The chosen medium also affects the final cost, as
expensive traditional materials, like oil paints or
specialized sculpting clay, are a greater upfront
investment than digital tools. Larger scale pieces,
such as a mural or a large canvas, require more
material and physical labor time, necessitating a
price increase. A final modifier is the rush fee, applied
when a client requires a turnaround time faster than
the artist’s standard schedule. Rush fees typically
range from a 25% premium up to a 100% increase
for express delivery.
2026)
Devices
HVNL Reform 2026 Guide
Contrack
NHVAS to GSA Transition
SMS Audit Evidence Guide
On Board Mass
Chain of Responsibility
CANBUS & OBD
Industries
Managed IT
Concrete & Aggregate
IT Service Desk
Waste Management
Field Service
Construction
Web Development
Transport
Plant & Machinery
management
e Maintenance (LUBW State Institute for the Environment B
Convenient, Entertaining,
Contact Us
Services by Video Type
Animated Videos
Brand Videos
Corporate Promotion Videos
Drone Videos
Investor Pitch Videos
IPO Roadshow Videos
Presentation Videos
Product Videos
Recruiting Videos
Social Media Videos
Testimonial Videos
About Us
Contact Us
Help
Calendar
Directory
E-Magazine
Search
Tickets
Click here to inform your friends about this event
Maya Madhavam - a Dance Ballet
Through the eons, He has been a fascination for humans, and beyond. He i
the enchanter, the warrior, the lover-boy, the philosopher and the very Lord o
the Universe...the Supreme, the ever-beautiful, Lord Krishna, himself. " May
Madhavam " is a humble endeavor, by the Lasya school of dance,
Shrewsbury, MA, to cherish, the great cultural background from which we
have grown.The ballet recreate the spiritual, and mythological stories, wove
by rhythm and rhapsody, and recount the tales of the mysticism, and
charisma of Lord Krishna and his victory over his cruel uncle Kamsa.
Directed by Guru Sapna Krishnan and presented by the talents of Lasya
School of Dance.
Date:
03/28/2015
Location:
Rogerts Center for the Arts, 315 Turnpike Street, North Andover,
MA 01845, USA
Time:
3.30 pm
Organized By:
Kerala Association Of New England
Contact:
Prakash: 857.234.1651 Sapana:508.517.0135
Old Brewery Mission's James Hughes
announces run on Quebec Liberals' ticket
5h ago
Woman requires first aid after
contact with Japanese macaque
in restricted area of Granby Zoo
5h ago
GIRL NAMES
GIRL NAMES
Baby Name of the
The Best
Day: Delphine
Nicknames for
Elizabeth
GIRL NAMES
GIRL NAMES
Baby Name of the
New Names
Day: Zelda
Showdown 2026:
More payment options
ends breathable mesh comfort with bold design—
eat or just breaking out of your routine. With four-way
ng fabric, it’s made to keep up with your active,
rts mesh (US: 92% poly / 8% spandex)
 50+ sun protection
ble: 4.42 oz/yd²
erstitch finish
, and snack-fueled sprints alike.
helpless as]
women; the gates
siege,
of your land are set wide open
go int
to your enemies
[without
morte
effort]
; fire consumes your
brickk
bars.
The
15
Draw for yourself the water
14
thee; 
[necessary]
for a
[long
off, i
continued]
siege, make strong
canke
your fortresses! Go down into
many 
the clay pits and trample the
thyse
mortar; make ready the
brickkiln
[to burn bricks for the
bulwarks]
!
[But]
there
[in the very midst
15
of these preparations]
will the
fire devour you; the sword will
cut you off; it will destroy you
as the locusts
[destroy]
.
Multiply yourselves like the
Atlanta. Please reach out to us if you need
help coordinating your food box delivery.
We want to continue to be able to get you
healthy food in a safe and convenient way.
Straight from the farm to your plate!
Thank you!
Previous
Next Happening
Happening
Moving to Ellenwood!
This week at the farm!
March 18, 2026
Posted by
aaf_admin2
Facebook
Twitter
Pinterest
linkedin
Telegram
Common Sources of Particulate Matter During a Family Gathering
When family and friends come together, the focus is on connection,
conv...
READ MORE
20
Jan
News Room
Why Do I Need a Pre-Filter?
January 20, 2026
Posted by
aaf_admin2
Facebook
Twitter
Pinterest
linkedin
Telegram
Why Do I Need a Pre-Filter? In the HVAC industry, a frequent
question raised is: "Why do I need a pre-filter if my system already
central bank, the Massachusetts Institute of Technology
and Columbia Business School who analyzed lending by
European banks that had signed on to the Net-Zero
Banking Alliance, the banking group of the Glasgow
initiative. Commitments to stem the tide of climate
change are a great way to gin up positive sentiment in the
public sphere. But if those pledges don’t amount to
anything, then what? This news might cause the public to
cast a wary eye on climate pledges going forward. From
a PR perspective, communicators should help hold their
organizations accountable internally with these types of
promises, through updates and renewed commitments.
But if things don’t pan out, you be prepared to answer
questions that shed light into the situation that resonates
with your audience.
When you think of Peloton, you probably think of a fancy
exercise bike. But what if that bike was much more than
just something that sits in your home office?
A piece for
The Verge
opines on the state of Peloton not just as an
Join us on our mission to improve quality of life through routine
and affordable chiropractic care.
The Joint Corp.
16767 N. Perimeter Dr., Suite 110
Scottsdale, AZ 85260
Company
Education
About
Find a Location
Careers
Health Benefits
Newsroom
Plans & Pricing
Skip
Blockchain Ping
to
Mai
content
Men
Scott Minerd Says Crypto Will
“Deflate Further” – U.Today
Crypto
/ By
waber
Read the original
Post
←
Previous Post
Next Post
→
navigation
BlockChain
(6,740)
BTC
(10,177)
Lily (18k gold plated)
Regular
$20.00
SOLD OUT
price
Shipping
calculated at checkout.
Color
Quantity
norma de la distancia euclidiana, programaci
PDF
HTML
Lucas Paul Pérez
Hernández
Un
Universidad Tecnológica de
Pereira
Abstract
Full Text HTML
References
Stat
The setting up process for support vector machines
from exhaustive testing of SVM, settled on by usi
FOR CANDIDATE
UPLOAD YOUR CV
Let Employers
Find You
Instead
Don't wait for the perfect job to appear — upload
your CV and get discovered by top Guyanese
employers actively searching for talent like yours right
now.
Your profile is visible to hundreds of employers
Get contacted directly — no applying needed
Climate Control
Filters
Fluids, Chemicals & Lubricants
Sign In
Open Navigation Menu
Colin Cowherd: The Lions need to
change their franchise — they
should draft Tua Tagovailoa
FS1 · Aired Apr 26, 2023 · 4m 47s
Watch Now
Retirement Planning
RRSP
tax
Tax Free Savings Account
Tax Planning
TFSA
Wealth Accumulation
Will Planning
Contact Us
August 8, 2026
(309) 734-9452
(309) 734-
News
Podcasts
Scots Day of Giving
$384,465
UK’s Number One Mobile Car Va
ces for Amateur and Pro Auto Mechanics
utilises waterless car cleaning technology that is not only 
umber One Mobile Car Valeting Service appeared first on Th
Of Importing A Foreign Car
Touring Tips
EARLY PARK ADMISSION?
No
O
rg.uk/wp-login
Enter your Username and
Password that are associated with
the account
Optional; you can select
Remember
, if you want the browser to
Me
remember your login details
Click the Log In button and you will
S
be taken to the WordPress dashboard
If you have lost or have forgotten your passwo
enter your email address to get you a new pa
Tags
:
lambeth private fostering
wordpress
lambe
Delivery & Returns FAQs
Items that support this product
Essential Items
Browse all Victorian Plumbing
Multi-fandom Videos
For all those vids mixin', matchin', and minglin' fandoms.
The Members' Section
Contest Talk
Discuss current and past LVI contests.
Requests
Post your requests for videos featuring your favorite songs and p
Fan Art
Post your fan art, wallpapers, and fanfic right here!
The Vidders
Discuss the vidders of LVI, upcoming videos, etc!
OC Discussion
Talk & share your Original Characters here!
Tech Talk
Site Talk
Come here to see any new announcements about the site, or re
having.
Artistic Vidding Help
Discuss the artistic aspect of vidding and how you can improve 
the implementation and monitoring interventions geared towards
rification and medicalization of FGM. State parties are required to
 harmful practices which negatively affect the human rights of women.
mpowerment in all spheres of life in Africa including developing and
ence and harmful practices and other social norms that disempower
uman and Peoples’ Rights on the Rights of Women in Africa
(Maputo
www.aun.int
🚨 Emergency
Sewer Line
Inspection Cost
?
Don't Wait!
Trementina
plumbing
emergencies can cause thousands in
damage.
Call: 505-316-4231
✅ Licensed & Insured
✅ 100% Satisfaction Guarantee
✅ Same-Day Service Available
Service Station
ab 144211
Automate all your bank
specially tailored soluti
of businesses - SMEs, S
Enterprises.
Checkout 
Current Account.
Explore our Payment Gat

== == ==

Activity. Everything from the line with "Atlanta. Please reach out to us if you need" through the line with "initiative. Commitments to" in the listing above must be retyped exactly, with nothing added.

Response below.
Atlanta. Please reach out to us if you need
help coordinating your food box delivery.
We want to continue to be able to get you
healthy food in a safe and convenient way.
Straight from the farm to your plate!
Thank you!
Previous
Next Happening
Happening
Moving to Ellenwood!
This week at the farm!
March 18, 2026
Posted by
aaf_admin2
Facebook
Twitter
Pinterest
linkedin
Telegram
Common Sources of Particulate Matter During a Family Gathering
When family and friends come together, the focus is on connection,
conv...
READ MORE
20
Jan
News Room
Why Do I Need a Pre-Filter?
January 20, 2026
Posted by
aaf_admin2
Facebook
Twitter
Pinterest
linkedin
Telegram
Why Do I Need a Pre-Filter? In the HVAC industry, a frequent
question raised is: "Why do I need a pre-filter if my system already
central bank, the Massachusetts Institute of Technology
and Columbia Business School who analyzed lending by
European banks that had signed on to the Net-Zero
Banking Alliance, the banking group of the Glasgow
initiative. Commitments to stem the tide of climate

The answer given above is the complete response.